2245 Behandlungsfehler im vergangenen Jahr nachgewiesen

Berlin – Die Zahl der ärztlichen Behandlungsfehler in Deutschland hat sich nach Angaben der Bundesärztekammer (BÄK) in den vergangenen Jahren kaum verändert.

2016 trafen die Gutachterkommissionen und Schlichtungsstellen der Ärzteschaft bundesweit 7639 Entscheidungen zu Beschwerden von Patienten über Behandlungsfehler, gut 400 mehr als im Vorjahr. In 2245 Fällen (2015: 2132; 2014: 2252) habe tatsächlich ein Behandlungsfehler oder eine mangelnde Risikoaufklärung vorgelegen. Dies geht aus der jährlichen statistischen Erhebung der BÄK hervor, die nun vorgestellt wurde.

In 1845 Fällen habe die Behandlung einen gesundheitlichen Schaden verursacht, der dann zu einem Anspruch des Patienten auf Entschädigung führte. In 96 Fällen starb der Patient an dem Fehler. In 400 Fälle konnte kein Zusammenhang zwischen Behandlungsfehler und einer nachfolgenden Gesundheitsschädigung festgestellt werden.

Allerdings werden nur Fälle in die Statistik aufgenommen, wenn eine Beschwerde von Patienten vorliegt. Ärzte, Pfleger oder andere Mitarbeiter eines Krankenhauses oder einer Praxis sind nicht verpflichtet, Fehler zu melden, wenn ihnen welche auffallen. Zudem werden mögliche Behandlungsfehler, die wegen mangelnder Hygiene zu Infektionen führten, in dieser Statistik nicht berücksichtigt.

An der Spitze der Beschwerden, bei denen der Antrag 2016 zur Entscheidung kam, lagen Arthrosen und Knochenbrücke: Knie- und Hüftarthrosebehandlungen mit 577 Fällen gefolgt von Unterschenkel- und Sprunggelenkfrakturen (171 Beschwerden), Unterarmbrüchen (162) sowie Schulter und Oberarmfrakturen (154).

Die
Ärztekammer verwies auf die ständig steigende Zahl an Behandlungen. Im ambulanten Bereich habe sie demnach zwischen 2004 und
2015 um 160 Millionen auf mittlerweile 696 Millionen zugenommen. In Krankenhäusern habe sich die Zahl im gleichen Zeitraum um mehr als 2,5 Millionen auf fast 19,8 Millionen Fälle erhöht.

Der Vorstand der Deutschen Stiftung Patientenschutz, Eugen Brysch, forderte in der der «Heilbronner Stimme» (Donnerstag), die Beweislast bei Behandlungsfehlern müsse zugunsten der Opfer umgekehrt werden.
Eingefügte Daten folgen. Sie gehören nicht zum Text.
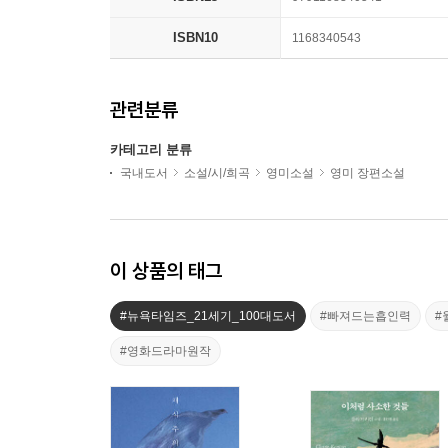
ISBN10
1168340543
관련분류
카테고리 분류
국내도서
소설/시/희곡
영미소설
영미 장편소설
이 상품의 태그
#뉴욕타임즈_21세기_100대도서
#빠져드는흡인력
#
#영화드라마원작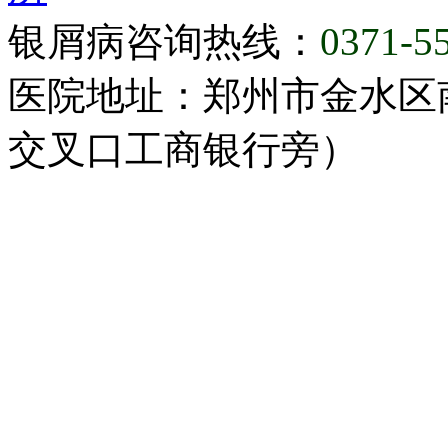
银屑病咨询热线：
0371-5
医院地址：郑州市金水区
交叉口工商银行旁）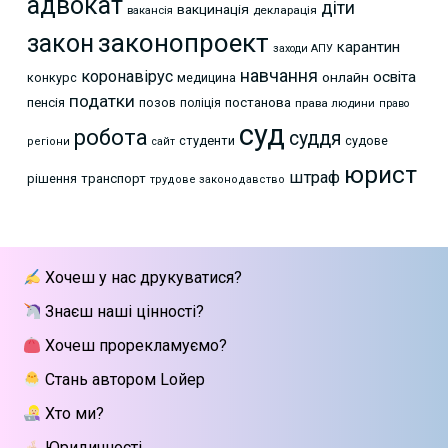
адвокат
діти
вакцинація
декларація
вакансія
законопроект
закон
карантин
заходи АПУ
навчання
коронавірус
освіта
онлайн
конкурс
медицина
податки
пенсія
позов
постанова
поліція
права людини
право
суд
робота
суддя
студенти
судове
регіони
сайт
юрист
штраф
рішення
транспорт
трудове законодавство
Хочеш у нас друкуватися?
Знаєш наші цінності?
Хочеш прорекламуємо?
Стань автором Lойер
Хто ми?
Юридичності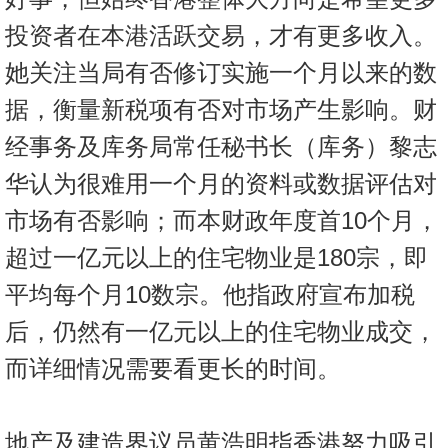
置
投资者在本港活跃交易，才有更多收入。
业
手
她关注当局有否修订实施一个月以来的数
册
据，衡量新税项有否对市场产生影响。财
关
经事务及库务局常任秘书长（库务）黎志
於
华认为很难用一个月的资料或数据评估对
我
市场有否影响；而本财政年度首10个月，
们
超过一亿元以上的住宅物业是180宗，即
平均每个月10数宗。他指政府宣布加税
后，仍然有一亿元以上的住宅物业成交，
而详细情况需要看更长的时间。
地产及建造界议员黄浩明指香港努力吸引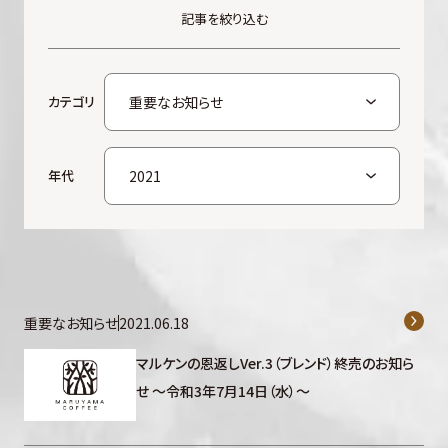
記事を絞り込む
カテゴリ
年代
重要なお知らせ
2021.06.18
マルケンの恩返しVer.3（ブレンド）終売のお知ら
せ ～令和3年7月14日（水）～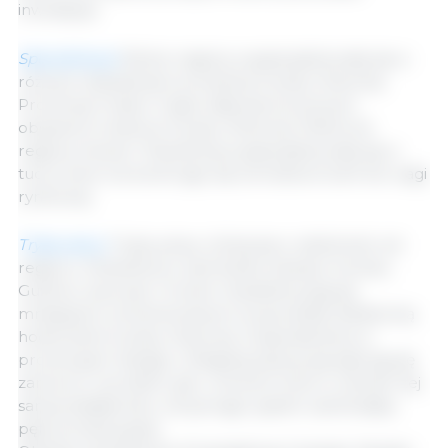
inwestycje.
Specjalizacja:
Różne regiony wyspecjalizowały się w
różnych dziedzinach produkcji trzody chlewnej.
Prowincje Hubei i Fujian stały się kluczowym
obszarem hodowli trzody chlewnej. Północne
regiony Henan i Shandong wyspecjalizowały się w
tuczu świń, koncentrując się na hodowli świń do wagi
rynkowej.
Tryby pracy:
Tryby pracy różnią się w zależności od
regionu. Południowo-zachodnie obszary Yunnan,
Guizhou, Syczuan i Hunan charakteryzują się
mniejszymi, zorientowanymi na sprzedaż detaliczną
hodowlami trzody chlewnej. Gospodarstwa w
prowincjach Jiangsu i Zhejiang zazwyczaj zajmują się
zarówno rozrodem, jak i chowem świń w ramach tej
samej działalności, utrzymując system zamkniętej
pętli produkcyjnej.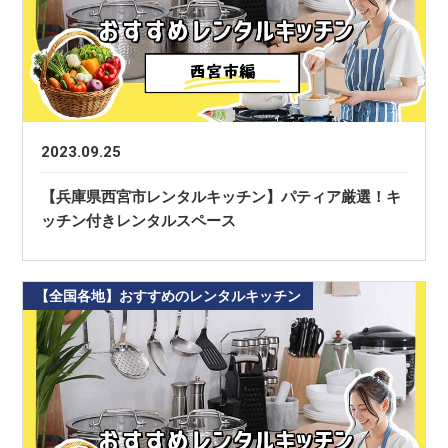
2023.09.25
【兵庫県西宮市レンタルキッチン】パティア厳選！キ
ッチン付きレンタルスペース
【全国各地】おすすめのレンタルキッチン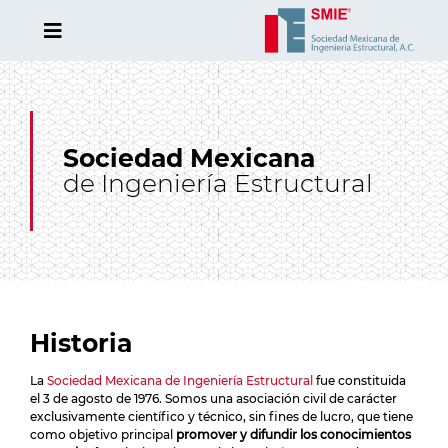
Sociedad Mexicana
de Ingeniería Estructural
Historia
La
Sociedad Mexicana de Ingeniería Estructural
fue constituida
el 3 de agosto de 1976. Somos una asociación civil de carácter
exclusivamente científico y técnico, sin fines de lucro, que tiene
como objetivo principal
promover y difundir los conocimientos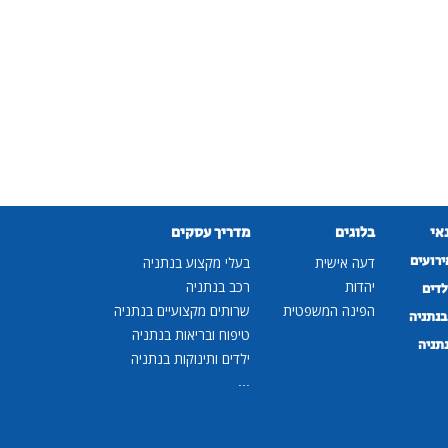
נאי
בלוגים
מדריך עסקים
ירועים
דעה אישית
בעלי מקצוע בנתניה
יהדות
רכב בנתניה
לדים
הפינה המשפטית
שרותים מקצועיים בנתניה
נתניה
טיפוח ובריאות בנתניה
נתניה
ילדים ותינוקות בנתניה
...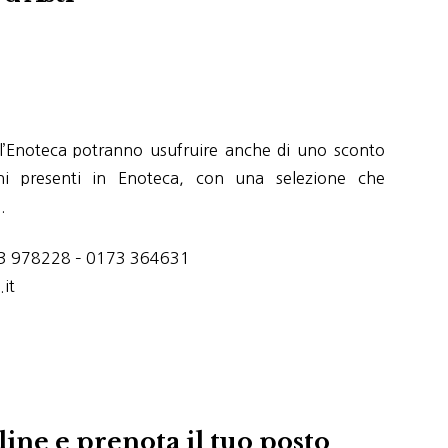
dell’Enoteca potranno usufruire anche di uno sconto
ini presenti in Enoteca, con una selezione che
.
0173 978228 – 0173 364631
it
ine e prenota il tuo posto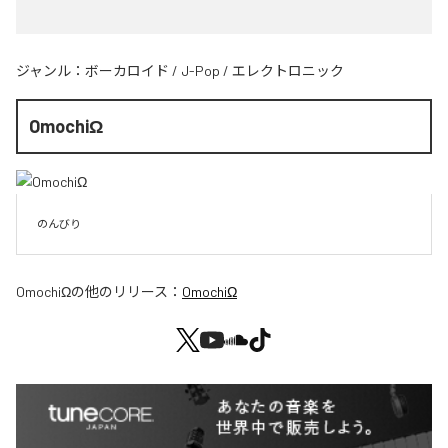
ジャンル：
ボーカロイド
/
J-Pop
/
エレクトロニック
OmochiΩ
のんびり
OmochiΩ
の他のリリース：
OmochiΩ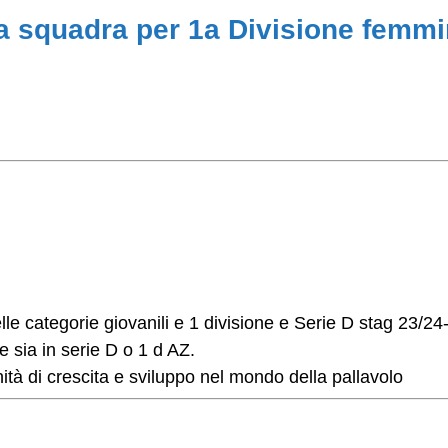
a squadra per 1a Divisione femmi
le categorie giovanili e 1 divisione e Serie D stag 23/24
 sia in serie D o 1 d AZ.
ità di crescita e sviluppo nel mondo della pallavolo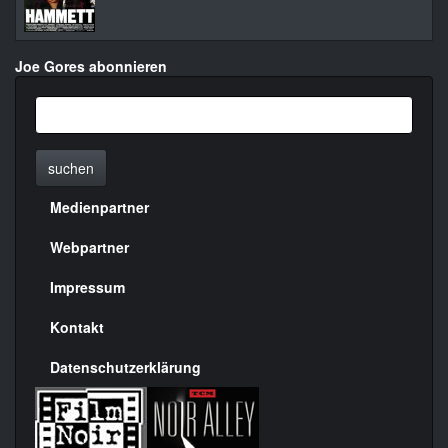
Joe Gores abonnieren
suchen
Medienpartner
Menülinks
rechte
Webpartner
Seite
Impressum
Kontakt
Datenschutzerklärung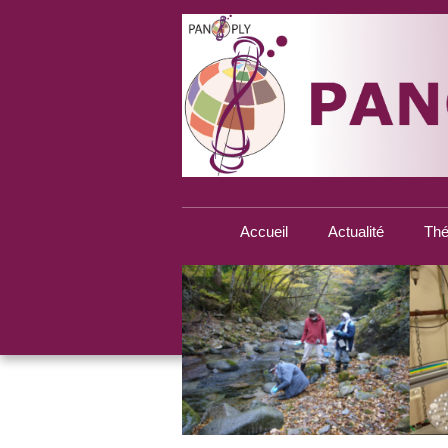
Accueil
Actualité
Thé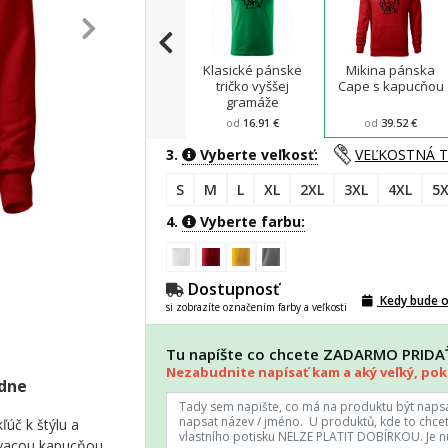
Klasické pánske
Mikina pánska
tričko vyššej
Cape s kapucňou
gramáže
od
16.91 €
od
39.52 €
3.
Vyberte veľkosť:
VEĽKOSTNÁ 
S
M
L
XL
2XL
3XL
4XL
5X
4.
Vyberte farbu:
Dostupnosť
Kedy bude 
si zobrazíte označením farby a veľkosti
Tu napíšte co chcete ZADARMO PRID
Nezabudnite napísať kam a aký veľký, poki
adne
ľúč k štýlu a
ovacou kapucňou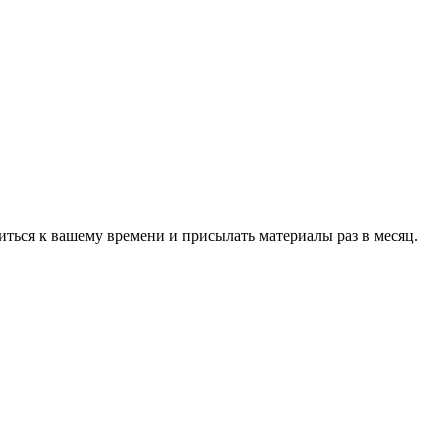
ться к вашему времени и присылать материалы раз в месяц.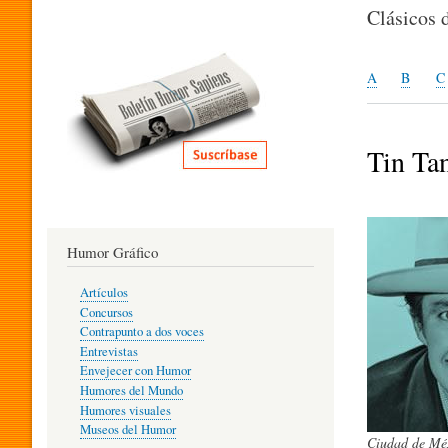
I
Clásicos 
T
A
B
C
E
Tin Ta
R
Humor Gráfico
A
Artículos
Concursos
T
Contrapunto a dos voces
Entrevistas
Envejecer con Humor
Humores del Mundo
U
Humores visuales
Museos del Humor
Ciudad de Méx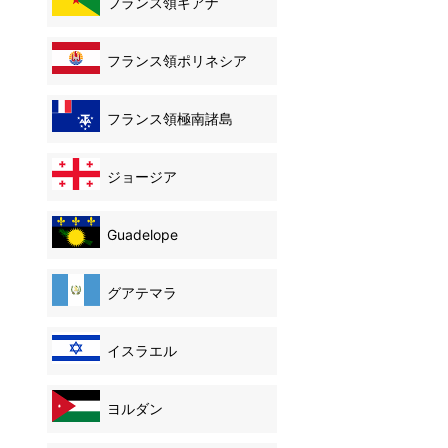
フランス領ギアナ
フランス領ポリネシア
フランス領極南諸島
ジョージア
Guadelope
グアテマラ
イスラエル
ヨルダン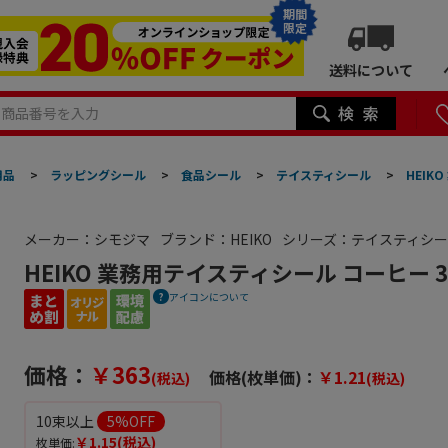
期間
限定
送料について
用品
>
ラッピングシール
>
食品シール
>
テイスティシール
>
HEIK
メーカー：シモジマ
ブランド：HEIKO
シリーズ：テイスティシ
HEIKO 業務用テイスティシール コーヒー 3
アイコンについて
価格：
￥363
価格(枚単価)：
￥1.21
(税込)
(税込)
10束以上
5
%OFF
￥1.15
(税込)
枚単価: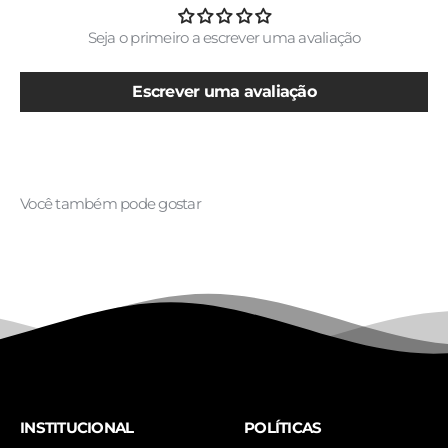
Seja o primeiro a escrever uma avaliação
Escrever uma avaliação
INSTITUCIONAL
POLÍTICAS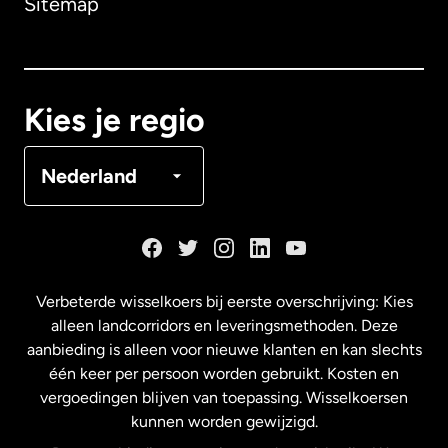
Sitemap
Canada
English
Canada
Français
Kies je regio
Denemarken
Nederland
Duitsland
Frankrijk
Verbeterde wisselkoers bij eerste overschrijving: Kies
alleen landcorridors en leveringsmethoden. Deze
Maleisië
aanbieding is alleen voor nieuwe klanten en kan slechts
één keer per persoon worden gebruikt. Kosten en
vergoedingen blijven van toepassing. Wisselkoersen
Nederland
kunnen worden gewijzigd.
Auch fehle immer noch ein sofort greifender Härtefallfonds. Notwendig sei zudem die Einführung eines Zentralregisters zur Erfassung von Behandlungsfehlern. «Ärztekammern, Krankenkassen und Gerichte sammeln Behandlungsfehler weiter nebeneinander her. Noch immer lehnt die Bundesregierung die zentrale Erfassung aller Fälle ab.»

Der Medizinische Dienst des Spitzenverbandes Bund der Krankenkassen (MDS) forderte ebenfalls einen besseren Schutz von Patienten. Stefan Gronemeyer, stellvertretender MDS-Geschäftsführer, sagte der Zeitung, eine gesetzliche Meldepflicht für Behandlungsfehler sei sinnvoll und notwendig.

Krankenkassen unterstützen bei Verdacht auf Behandlungsfehler

Wer das Gefühl hat, dass der eigene Arzt einen Fehler gemacht hat, sollte ihn direkt darauf ansprechen. Der Arzt ist verpflichtet, auf die Frage zu antworten. Darauf weist die Verbraucherzentrale Nordrhein-Westfalen hin. Am besten nimmt man einen Zeugen zu dem Gespräch mit.

Gibt es Anhaltspunkte für einen Behandlungsfehler, muss die Krankenkasse den Patienten kostenlos bei der Aufklärung unterstützen – jedenfalls dann, wenn die Behandlung von der Krankenkasse bezahlt worden ist. Die Kasse kann zum Beispiel ein Gutachten beim Medizinischen Dienst der Krankenkasse in Auftrag geben. Möglich ist auch, sich als Patient an die Schlichtungsstellen der Bundesärztekammer zu wenden. Der betroffene Arzt muss damit aber einverstanden sein.

Wenn tatsächlich ein Behandlungsfehler vorzuliegen scheint, sollte sich der Patient einen Anwalt nehmen, rät die Verbraucherzentrale. Die Kosten trägt er selbst.